PASSAGE SHOWN:

⟨

Anita L Sheardown v. Janine Guastella

CourtMichigan Court of Appeals
DecidedMay 15, 2018
Docket338089
StatusPublished

This text of Anita L Sheardown v. Janine Guastella (Anita L Sheardown v. Janine Guastella) is published on Counsel Stack Legal Research, covering Michigan Court of Appeals primary law. Counsel Stack provides free access to over 12 million legal documents including statutes, case law, regulations, and constitutions.

Bluebook
Anita L Sheardown v. Janine Guastella, (Mich. Ct. App. 2018).

Opinion

STATE OF MICHIGAN

COURT OF APPEALS

ANITA L. SHEARDOWN, FOR PUBLICATION May 15, 2018 Plaintiff-Appellant, 9:00 a.m.

v No. 338089 Oakland Circuit Court Family Division JANINE GUASTELLA, LC No. 2016-846855-DC

Defendant-Appellee.

Before: MURRAY, C.J., and FORT HOOD and GLEICHER, JJ.

MURRAY, C. J.

In this child custody action brought pursuant to the Child Custody Act, MCL 722.21 et seq., plaintiff appeals as of right from an order granting summary disposition in favor of defendant. The trial court dismissed plaintiff’s case on the basis that she lacked standing to seek custody. But, after a remand from this Court, the trial court held that the definition of “parent” contained within MCL 722.22(i) was unconstitutional as applied to plaintiff. Nonetheless, the court concluded that its ruling would not be applied retroactively, so the court maintained its ruling that plaintiff could not pursue this custody action. We hold that MCL 722.22(i) is not unconstitutional as applied to plaintiff, and affirm the trial court’s dismissal of her complaint.

I. MATERIAL FACTS AND PROCEEDINGS

This case arises from plaintiff and defendant’s now terminated romantic relationship. During their relationship defendant entered into a contract (the agreement) with plaintiff and a sperm donor, who agreed to assist defendant with becoming pregnant. In the agreement, the donor promised that he would not “try to become a legal part of any child born from [the] inseminations, or ask for custody or visitation rights at any time.” The agreement also contained a statement that plaintiff and defendant “intend[ed] to be legal parents of any child born as a result of [the] inseminations,” and that “they will file a petition for [plaintiff] to adopt the child as soon as possible after its birth.” Ultimately, defendant’s child, MEG, was born as a result of this agreement.

-1- Plaintiff and defendant’s romantic relationship continued for some time after MEG’s birth. However, plaintiff and defendant never married, nor did plaintiff seek to adopt MEG. Ultimately, plaintiff and defendant’s relationship ended no later than February 2014. 1 In 2016 plaintiff filed a complaint in the trial court to initiate a child custody dispute concerning MEG, wherein plaintiff requested custody of, and parenting time with, MEG on the grounds that it was in MEG’s best interests as she had acted as his parent for a number of years. Defendant filed an answer to plaintiff’s complaint, and subsequently moved for summary disposition. The trial court ultimately granted defendant’s motion on the basis, as noted earlier, that plaintiff lacked standing to pursue the action.

⟩

List the judges named as sitting on the panel in the court opinion. The rows have no connection to the court opinion.

GIVEN DATA:
⟨

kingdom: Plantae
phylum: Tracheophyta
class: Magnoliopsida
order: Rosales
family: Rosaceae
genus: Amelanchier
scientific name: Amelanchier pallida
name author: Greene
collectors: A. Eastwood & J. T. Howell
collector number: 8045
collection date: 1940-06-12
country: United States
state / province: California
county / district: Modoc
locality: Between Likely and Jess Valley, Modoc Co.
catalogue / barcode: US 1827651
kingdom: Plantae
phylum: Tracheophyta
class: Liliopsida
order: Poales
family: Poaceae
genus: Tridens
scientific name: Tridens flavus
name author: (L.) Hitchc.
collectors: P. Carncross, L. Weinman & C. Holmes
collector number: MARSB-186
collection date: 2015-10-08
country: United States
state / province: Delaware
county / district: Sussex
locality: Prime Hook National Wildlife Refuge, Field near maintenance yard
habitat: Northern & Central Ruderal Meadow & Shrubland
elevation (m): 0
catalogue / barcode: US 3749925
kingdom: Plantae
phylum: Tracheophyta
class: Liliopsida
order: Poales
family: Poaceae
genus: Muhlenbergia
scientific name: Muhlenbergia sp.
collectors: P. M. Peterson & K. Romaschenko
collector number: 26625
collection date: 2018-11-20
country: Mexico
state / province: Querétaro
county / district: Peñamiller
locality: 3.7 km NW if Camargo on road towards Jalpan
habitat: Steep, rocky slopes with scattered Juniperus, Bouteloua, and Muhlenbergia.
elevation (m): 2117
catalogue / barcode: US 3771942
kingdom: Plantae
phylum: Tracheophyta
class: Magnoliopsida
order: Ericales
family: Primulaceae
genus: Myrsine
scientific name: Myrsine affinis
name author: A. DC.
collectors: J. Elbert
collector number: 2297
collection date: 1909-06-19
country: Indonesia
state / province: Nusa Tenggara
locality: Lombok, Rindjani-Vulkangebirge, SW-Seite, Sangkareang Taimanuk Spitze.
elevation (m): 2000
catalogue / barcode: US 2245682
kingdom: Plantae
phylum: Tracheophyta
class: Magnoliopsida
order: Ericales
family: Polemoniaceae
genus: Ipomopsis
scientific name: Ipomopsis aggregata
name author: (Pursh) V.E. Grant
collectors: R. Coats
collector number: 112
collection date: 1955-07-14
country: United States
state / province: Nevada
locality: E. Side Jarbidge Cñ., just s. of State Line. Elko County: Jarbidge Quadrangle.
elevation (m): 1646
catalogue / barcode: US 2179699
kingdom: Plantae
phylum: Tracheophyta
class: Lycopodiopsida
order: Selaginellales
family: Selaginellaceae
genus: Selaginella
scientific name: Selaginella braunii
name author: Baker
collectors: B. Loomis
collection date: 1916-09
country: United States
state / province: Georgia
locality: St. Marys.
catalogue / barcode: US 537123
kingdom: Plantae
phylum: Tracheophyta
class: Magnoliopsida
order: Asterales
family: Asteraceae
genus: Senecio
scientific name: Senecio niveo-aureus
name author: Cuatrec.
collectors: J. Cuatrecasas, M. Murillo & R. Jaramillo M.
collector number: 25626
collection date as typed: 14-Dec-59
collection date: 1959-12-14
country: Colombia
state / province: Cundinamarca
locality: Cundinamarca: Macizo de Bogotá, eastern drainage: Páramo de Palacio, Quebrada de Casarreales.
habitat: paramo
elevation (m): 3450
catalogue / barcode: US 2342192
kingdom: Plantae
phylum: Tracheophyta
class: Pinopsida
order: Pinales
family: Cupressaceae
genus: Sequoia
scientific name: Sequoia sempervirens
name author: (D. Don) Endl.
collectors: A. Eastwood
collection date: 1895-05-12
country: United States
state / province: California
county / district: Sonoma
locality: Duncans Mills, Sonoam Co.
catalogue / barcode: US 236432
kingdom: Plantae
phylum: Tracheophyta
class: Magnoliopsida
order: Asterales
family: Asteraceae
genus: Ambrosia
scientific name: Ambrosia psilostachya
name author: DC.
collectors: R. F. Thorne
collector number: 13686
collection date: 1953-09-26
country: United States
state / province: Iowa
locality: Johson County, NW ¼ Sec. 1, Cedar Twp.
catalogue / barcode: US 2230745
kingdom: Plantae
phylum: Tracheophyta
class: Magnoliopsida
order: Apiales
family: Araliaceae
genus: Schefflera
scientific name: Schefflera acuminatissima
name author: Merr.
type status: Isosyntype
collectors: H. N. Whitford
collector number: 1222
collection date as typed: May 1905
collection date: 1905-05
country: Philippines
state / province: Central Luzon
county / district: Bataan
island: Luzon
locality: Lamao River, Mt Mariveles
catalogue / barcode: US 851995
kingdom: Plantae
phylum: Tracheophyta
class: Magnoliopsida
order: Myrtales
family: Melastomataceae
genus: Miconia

⟩

SOLUTION TO THIS TASK:
Murray (C.J.), Fort Hood, Gleicher